The Final Authority for the Resurrection
Continuing my thinking about What It Means to Be Resurrected and a sovereign God as a final authority, I was remembering a time in seminary when one of my professors talked about being in college and his roommate asked, “Hey Dude, do you think God could create a rock so big He couldn’t lift it? Whooaaaaa. Deep.” (OK not really deep, but it was pretty funny and I still chuckle at it.)
The Apostle Paul deals with that same kind of thinking in today’s passage (continuing in flow from these verses before it): 1 Corinthians 15:24 Then the end will come, when he hands over the kingdom to God the Father after he has destroyed all dominion, authority and power. 25 For he must reign until he has put all his enemies under his feet. 26 The last enemy to be destroyed is death.
1 Corinthians 15: 27 For he “has put everything under his feet.” Now when it says that “everything” has been put under him, it is clear that this does not include God himself, who put everything under Christ. 28 When he has done this, then the Son himself will be made subject to him who put everything under him, so that God may be all in all.
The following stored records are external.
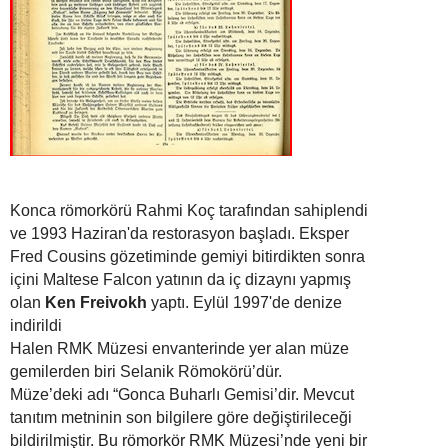
Konca römorkörü Rahmi Koç tarafından sahiplendi
ve 1993 Haziran'da restorasyon başladı. Eksper
Fred Cousins gözetiminde gemiyi bitirdikten sonra
içini Maltese Falcon yatının da iç dizaynı yapmış
olan
Ken Freivokh
yaptı. Eylül 1997'de denize
indirildi
Halen RMK Müzesi envanterinde yer alan müze
gemilerden biri Selanik Römokörü’dür.
Müze’deki adı “Gonca Buharlı Gemisi’dir. Mevcut
tanıtım metninin son bilgilere göre değiştirileceği
bildirilmiştir.
Bu römorkör RMK Müzesi’nde yeni bir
Can God put everything under Himself … until it means He’s under … Himself? Waaaaat?
Of course not. That’s Paul’s point.
Loosely quoting Psalm 110:1 and attributing it to Christ, Paul says that Jesus submits to God’s authority and became God’s commissioned One to do battle and to complete it. He’s doing a march of total victory, that final enemy (death) and all other enemies (sin)…boom! They’re all conquered! And then Jesus faithfully reports back to His Commander-in-Chief, the final authority–the Father Himself.
The Message (a Bible paraphrase) helps to make this clear: “When everything and everyone is finally under God’s rule, the Son will step down, taking his place with everyone else, showing that God’s rule is absolutely comprehensive—a perfect ending!”
In a medal ceremony of sorts, God the Father rewards the final victory. The Father bestows upon His Son Jesus the position of head over everything (Ephesians 1:22-23), and the Name above every name (Philippians 2:9-11) so that the Father, the final authority for the Resurrection, is glorified.
What Does It Mean to Be Resurrected? It means we have a day in the future in which prayers prayed through the centuries ‘Thy kingdom come. Thy will be done, On earth as it is in heaven” (Matthew 6:10) will be finally accomplished, once done and for all time. The Father, the final authority for the Resurrection will see to it “that at the name of Jesus every knee should bow, in heaven and on earth and under the earth, and every tongue confess that Jesus Christ is Lord, to the glory of God the Father. (Philippians 2:10-11).